Ploce (PLO-see or PLO-kee, from Greek ploke =
weaving, plaiting, twisting) carries the general sense of
repeating a single word for emphasis. Summarizing much current
usage, Gideon Burton (rhetoric.byu.edu) writes that "Ploce is
a general term and has sometimes been used in place of more
specific terms such as polyptoton (when the repetition
involves a change in the form of the word) or antanaclasis
(when the repetition involves a change in meaning)." The
overlap with antanaclasis can be heard in the definition of
the OED: "The repetition of a word in an altered or
more expressive sense, or for the sake of emphasis." Richard
Nordquist (thoughtco.com) similarly emphasizes this element of
altered meaning: "the repetition of a word or name, often with
a different sense, after the intervention of one or more other
words."
But neither of these resources mentions a specific kind of
altered meaning that was once, it seems, commonly associated
with ploce. The Merriam-Webster dictionary defines the figure
as "emphatic repetition of a word with particular reference to
its special significance (as in 'a wife who was a wife
indeed')." The ifioque.com website calls it "a form of speech
which consists in the repetition of the same word to signify
in one place the subject (person or thing), and in the other
the attribute of the person or thing, such as morals, or
general qualities."
Two of the earliest English works on rhetoric suggest that
this sense of the term was once more widespread. Henry
Peacham remarks that "Ploce is a forme of speech by
which a proper name being repeated, signifieth another thing."
John
Smith goes into more detail, calling it "A figure when a
word is by way of Emphasis so repeated, that it denotes not
only the thing signified, but the quality of the thing: Hereby
the proper name of any man well known, being repeated,
signifies the nature and permanent quality of the man, whose
name it is." Peacham cites several examples from antiquity:
"Yet at that day Memmius was Memmius: in the first place
Memmius is the proper name of a man, but in the second, it
signifieth his manners, which were well knowne"; “In that
great victorie Caesar was Caesar, that is, a mercifull
conquerer”; "Cicero continued Cicero unto the day of his
death, meaning, a lover of his countrey, and a most faithfull
patrone of the common wealth.”
§ Joyce's
sentence demonstrates this ancient principle of converting a
proper name into qualities commonly associated with the name.

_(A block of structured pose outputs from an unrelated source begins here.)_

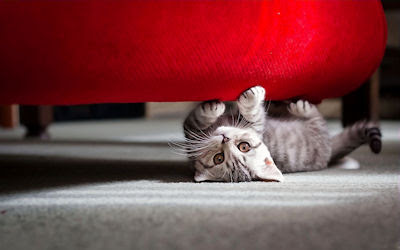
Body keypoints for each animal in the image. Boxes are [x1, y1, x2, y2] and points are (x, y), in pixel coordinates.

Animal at [177, 86, 382, 182]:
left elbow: (253, 114)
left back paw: (298, 106)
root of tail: (329, 151)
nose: (224, 138)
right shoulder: (192, 133)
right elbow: (196, 120)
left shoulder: (256, 124)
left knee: (315, 118)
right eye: (219, 158)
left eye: (244, 147)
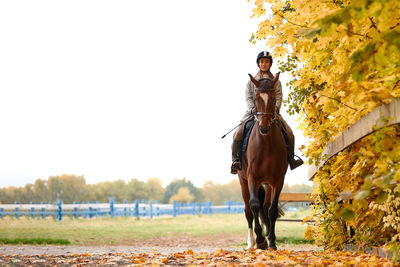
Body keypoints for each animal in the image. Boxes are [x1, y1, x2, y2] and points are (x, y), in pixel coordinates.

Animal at [238, 71, 288, 251]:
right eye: (256, 98)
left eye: (273, 99)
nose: (264, 127)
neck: (266, 144)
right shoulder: (252, 177)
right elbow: (254, 206)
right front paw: (260, 240)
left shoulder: (277, 180)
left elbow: (271, 210)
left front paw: (271, 242)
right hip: (243, 181)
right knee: (248, 211)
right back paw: (251, 242)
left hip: (266, 185)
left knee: (265, 209)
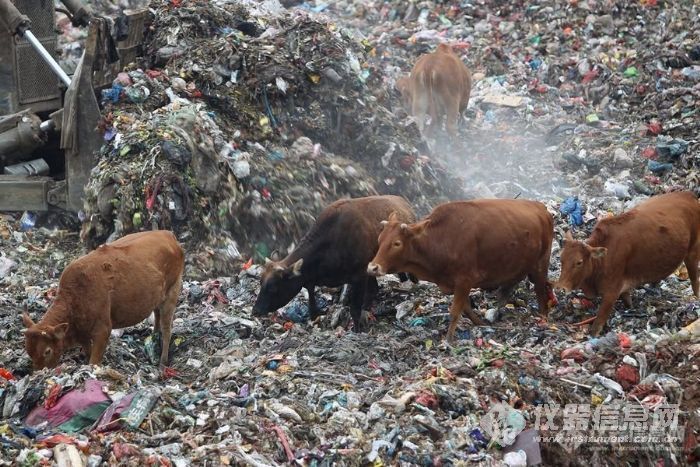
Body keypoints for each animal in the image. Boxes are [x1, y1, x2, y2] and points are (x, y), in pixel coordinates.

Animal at [22, 231, 183, 372]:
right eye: (29, 351)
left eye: (47, 351)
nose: (39, 373)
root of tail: (168, 234)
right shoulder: (83, 334)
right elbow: (88, 352)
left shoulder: (103, 330)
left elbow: (94, 360)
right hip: (157, 296)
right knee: (157, 314)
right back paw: (154, 337)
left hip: (172, 292)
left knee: (167, 329)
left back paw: (162, 362)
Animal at [370, 199, 556, 342]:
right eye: (379, 239)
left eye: (397, 243)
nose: (373, 267)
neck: (440, 239)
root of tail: (541, 208)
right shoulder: (455, 284)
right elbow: (465, 308)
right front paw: (481, 323)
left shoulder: (465, 279)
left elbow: (455, 311)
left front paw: (448, 340)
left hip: (541, 264)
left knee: (540, 291)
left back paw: (543, 318)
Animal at [552, 190, 700, 336]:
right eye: (561, 259)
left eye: (579, 262)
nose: (560, 287)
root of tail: (689, 195)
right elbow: (628, 301)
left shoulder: (611, 292)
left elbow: (597, 326)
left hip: (693, 252)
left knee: (694, 279)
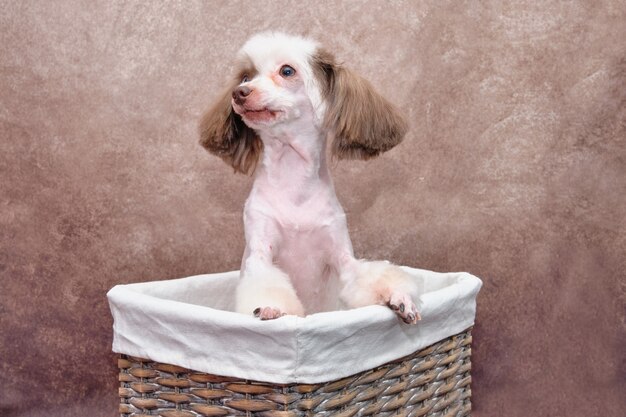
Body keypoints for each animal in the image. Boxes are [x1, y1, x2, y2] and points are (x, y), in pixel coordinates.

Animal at [199, 33, 420, 324]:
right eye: (246, 76)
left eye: (287, 71)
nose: (240, 92)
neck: (295, 186)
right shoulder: (260, 247)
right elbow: (264, 280)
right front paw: (270, 306)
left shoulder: (341, 255)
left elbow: (369, 275)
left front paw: (398, 296)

Nannetti and Cuprani are "More Irish than the Irish":
they will say or do anything to seem Irish, even things that
actual Irish people would not do or say. Bloom is thinking of
comparatively recent immigrations from the Continent, but the
expression recalls Ireland's longstanding experience of being
invaded by settlers from England, Wales, and Scotland. Slote
observes that although the Latin phrase Hiberniores ipsis
Hibernis was coined in the 18th century, the sentiment
goes back to John Lynch's 17th century work Cambrensis
Eversus. Lynch, an Irish Catholic historian, observed
that the descendants of the 12th century Anglo-Norman invaders
did not establish a new culture but instead adopted Irish
language, names, dress, and ways of life. In his essay
"Ireland: Island of Saints and Sages," Joyce said the same
thing about later waves of immigrants from the east: "It was
the Protestants, who had now become Hibernicis ipsis
Hibernior, more Irish than the Irish themselves, that
were inciting the Irish Catholics to oppose the Calvinist and
Lutheran fanatics from across the water."